[Task details] With the pictures excluded, retype the records that follow exactly.

== Extracted records ==

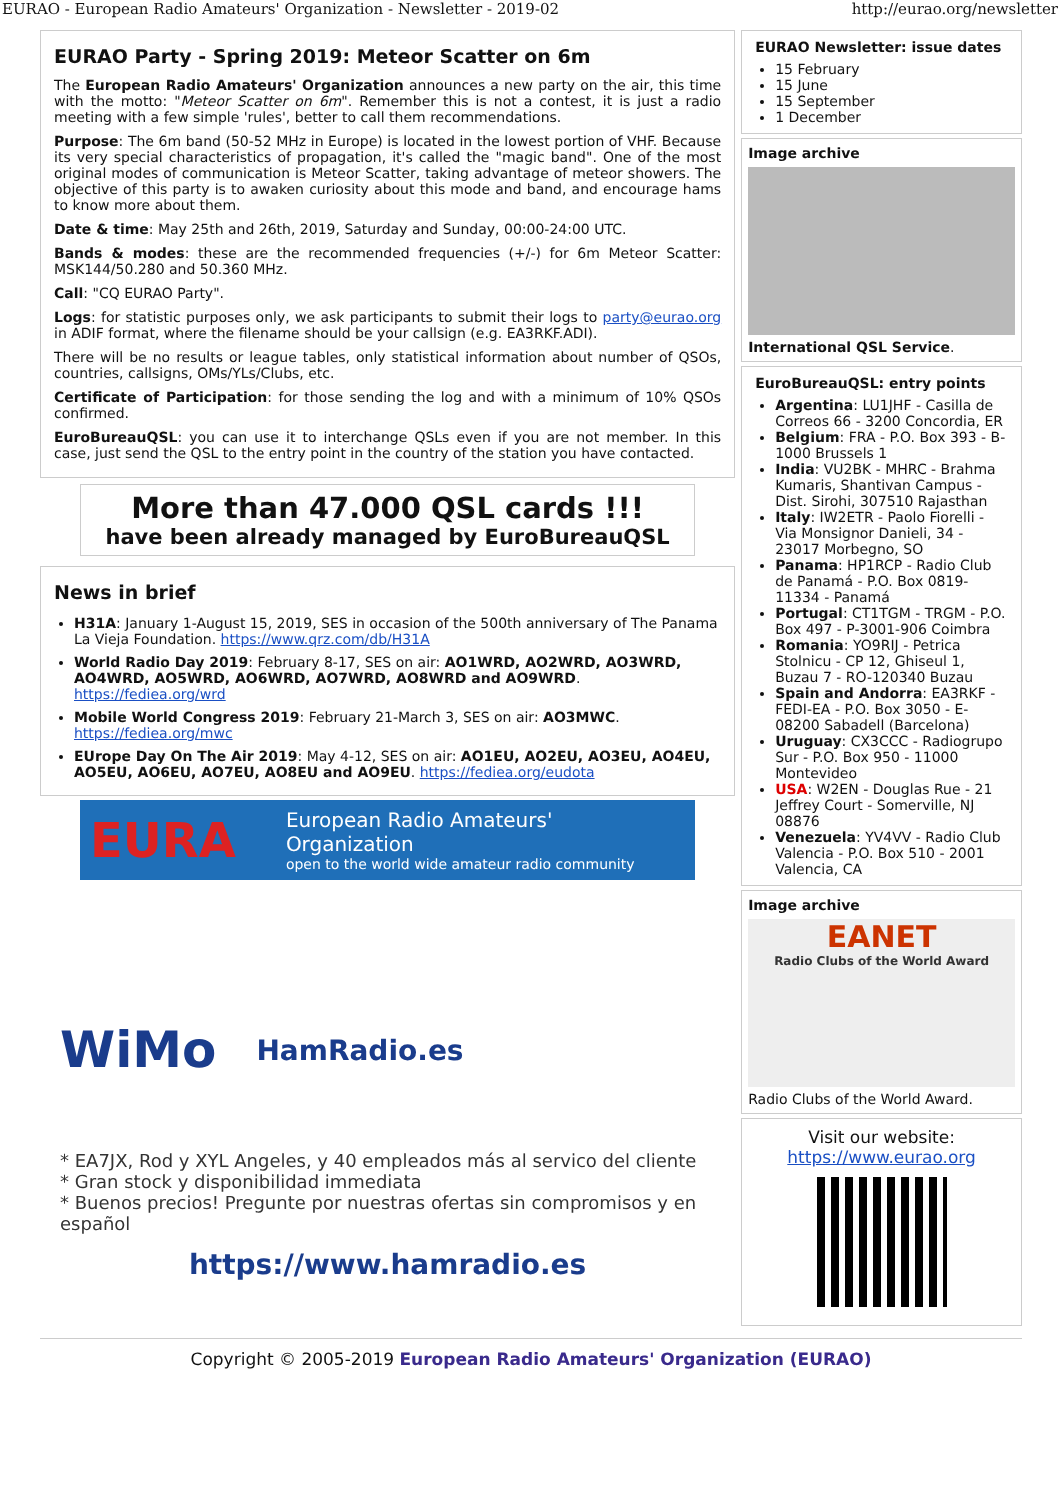EURAO - European Radio Amateurs' Organization - Newsletter - 2019-02 http://eurao.org/newsletter
EURAO Party - Spring 2019: Meteor Scatter on 6m
The European Radio Amateurs' Organization announces a new party on the air, this time with the motto: "Meteor Scatter on 6m". Remember this is not a contest, it is just a radio meeting with a few simple 'rules', better to call them recommendations.
Purpose: The 6m band (50-52 MHz in Europe) is located in the lowest portion of VHF. Because its very special characteristics of propagation, it's called the "magic band". One of the most original modes of communication is Meteor Scatter, taking advantage of meteor showers. The objective of this party is to awaken curiosity about this mode and band, and encourage hams to know more about them.
Date & time: May 25th and 26th, 2019, Saturday and Sunday, 00:00-24:00 UTC.
Bands & modes: these are the recommended frequencies (+/-) for 6m Meteor Scatter: MSK144/50.280 and 50.360 MHz.
Call: "CQ EURAO Party".
Logs: for statistic purposes only, we ask participants to submit their logs to party@eurao.org in ADIF format, where the filename should be your callsign (e.g. EA3RKF.ADI).
There will be no results or league tables, only statistical information about number of QSOs, countries, callsigns, OMs/YLs/Clubs, etc.
Certificate of Participation: for those sending the log and with a minimum of 10% QSOs confirmed.
EuroBureauQSL: you can use it to interchange QSLs even if you are not member. In this case, just send the QSL to the entry point in the country of the station you have contacted.
More than 47.000 QSL cards !!!
have been already managed by EuroBureauQSL
News in brief
H31A: January 1-August 15, 2019, SES in occasion of the 500th anniversary of The Panama La Vieja Foundation. https://www.qrz.com/db/H31A
World Radio Day 2019: February 8-17, SES on air: AO1WRD, AO2WRD, AO3WRD, AO4WRD, AO5WRD, AO6WRD, AO7WRD, AO8WRD and AO9WRD. https://fediea.org/wrd
Mobile World Congress 2019: February 21-March 3, SES on air: AO3MWC. https://fediea.org/mwc
EUrope Day On The Air 2019: May 4-12, SES on air: AO1EU, AO2EU, AO3EU, AO4EU, AO5EU, AO6EU, AO7EU, AO8EU and AO9EU. https://fediea.org/eudota
EURA
European Radio Amateurs' Organization
open to the world wide amateur radio community
WiMo HamRadio.es
* EA7JX, Rod y XYL Angeles, y 40 empleados más al servico del cliente
* Gran stock y disponibilidad immediata
* Buenos precios! Pregunte por nuestras ofertas sin compromisos y en español
https://www.hamradio.es
EURAO Newsletter: issue dates
15 February
15 June
15 September
1 December
Image archive
International QSL Service.
EuroBureauQSL: entry points
Argentina: LU1JHF - Casilla de Correos 66 - 3200 Concordia, ER
Belgium: FRA - P.O. Box 393 - B-1000 Brussels 1
India: VU2BK - MHRC - Brahma Kumaris, Shantivan Campus - Dist. Sirohi, 307510 Rajasthan
Italy: IW2ETR - Paolo Fiorelli - Via Monsignor Danieli, 34 - 23017 Morbegno, SO
Panama: HP1RCP - Radio Club de Panamá - P.O. Box 0819-11334 - Panamá
Portugal: CT1TGM - TRGM - P.O. Box 497 - P-3001-906 Coimbra
Romania: YO9RIJ - Petrica Stolnicu - CP 12, Ghiseul 1, Buzau 7 - RO-120340 Buzau
Spain and Andorra: EA3RKF - FEDI-EA - P.O. Box 3050 - E-08200 Sabadell (Barcelona)
Uruguay: CX3CCC - Radiogrupo Sur - P.O. Box 950 - 11000 Montevideo
USA: W2EN - Douglas Rue - 21 Jeffrey Court - Somerville, NJ 08876
Venezuela: YV4VV - Radio Club Valencia - P.O. Box 510 - 2001 Valencia, CA
Image archive
EANET
Radio Clubs of the World Award
Radio Clubs of the World Award.
Visit our website:
https://www.eurao.org
Copyright © 2005-2019 European Radio Amateurs' Organization (EURAO)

===

[Expected output]
EURAO - European Radio Amateurs' Organization - Newsletter - 2019-02 http://eurao.org/newsletter
EURAO Party - Spring 2019: Meteor Scatter on 6m
The European Radio Amateurs' Organization announces a new party on the air, this time with the motto: "Meteor Scatter on 6m". Remember this is not a contest, it is just a radio meeting with a few simple 'rules', better to call them recommendations.
Purpose: The 6m band (50-52 MHz in Europe) is located in the lowest portion of VHF. Because its very special characteristics of propagation, it's called the "magic band". One of the most original modes of communication is Meteor Scatter, taking advantage of meteor showers. The objective of this party is to awaken curiosity about this mode and band, and encourage hams to know more about them.
Date & time: May 25th and 26th, 2019, Saturday and Sunday, 00:00-24:00 UTC.
Bands & modes: these are the recommended frequencies (+/-) for 6m Meteor Scatter: MSK144/50.280 and 50.360 MHz.
Call: "CQ EURAO Party".
Logs: for statistic purposes only, we ask participants to submit their logs to party@eurao.org in ADIF format, where the filename should be your callsign (e.g. EA3RKF.ADI).
There will be no results or league tables, only statistical information about number of QSOs, countries, callsigns, OMs/YLs/Clubs, etc.
Certificate of Participation: for those sending the log and with a minimum of 10% QSOs confirmed.
EuroBureauQSL: you can use it to interchange QSLs even if you are not member. In this case, just send the QSL to the entry point in the country of the station you have contacted.
More than 47.000 QSL cards !!!
have been already managed by EuroBureauQSL
News in brief
H31A: January 1-August 15, 2019, SES in occasion of the 500th anniversary of The Panama La Vieja Foundation. https://www.qrz.com/db/H31A
World Radio Day 2019: February 8-17, SES on air: AO1WRD, AO2WRD, AO3WRD, AO4WRD, AO5WRD, AO6WRD, AO7WRD, AO8WRD and AO9WRD. https://fediea.org/wrd
Mobile World Congress 2019: February 21-March 3, SES on air: AO3MWC. https://fediea.org/mwc
EUrope Day On The Air 2019: May 4-12, SES on air: AO1EU, AO2EU, AO3EU, AO4EU, AO5EU, AO6EU, AO7EU, AO8EU and AO9EU. https://fediea.org/eudota
EURA
European Radio Amateurs' Organization
open to the world wide amateur radio community
WiMo HamRadio.es
* EA7JX, Rod y XYL Angeles, y 40 empleados más al servico del cliente
* Gran stock y disponibilidad immediata
* Buenos precios! Pregunte por nuestras ofertas sin compromisos y en español
https://www.hamradio.es
EURAO Newsletter: issue dates
15 February
15 June
15 September
1 December
Image archive
International QSL Service.
EuroBureauQSL: entry points
Argentina: LU1JHF - Casilla de Correos 66 - 3200 Concordia, ER
Belgium: FRA - P.O. Box 393 - B-1000 Brussels 1
India: VU2BK - MHRC - Brahma Kumaris, Shantivan Campus - Dist. Sirohi, 307510 Rajasthan
Italy: IW2ETR - Paolo Fiorelli - Via Monsignor Danieli, 34 - 23017 Morbegno, SO
Panama: HP1RCP - Radio Club de Panamá - P.O. Box 0819-11334 - Panamá
Portugal: CT1TGM - TRGM - P.O. Box 497 - P-3001-906 Coimbra
Romania: YO9RIJ - Petrica Stolnicu - CP 12, Ghiseul 1, Buzau 7 - RO-120340 Buzau
Spain and Andorra: EA3RKF - FEDI-EA - P.O. Box 3050 - E-08200 Sabadell (Barcelona)
Uruguay: CX3CCC - Radiogrupo Sur - P.O. Box 950 - 11000 Montevideo
USA: W2EN - Douglas Rue - 21 Jeffrey Court - Somerville, NJ 08876
Venezuela: YV4VV - Radio Club Valencia - P.O. Box 510 - 2001 Valencia, CA
Image archive
EANET
Radio Clubs of the World Award
Radio Clubs of the World Award.
Visit our website:
https://www.eurao.org
Copyright © 2005-2019 European Radio Amateurs' Organization (EURAO)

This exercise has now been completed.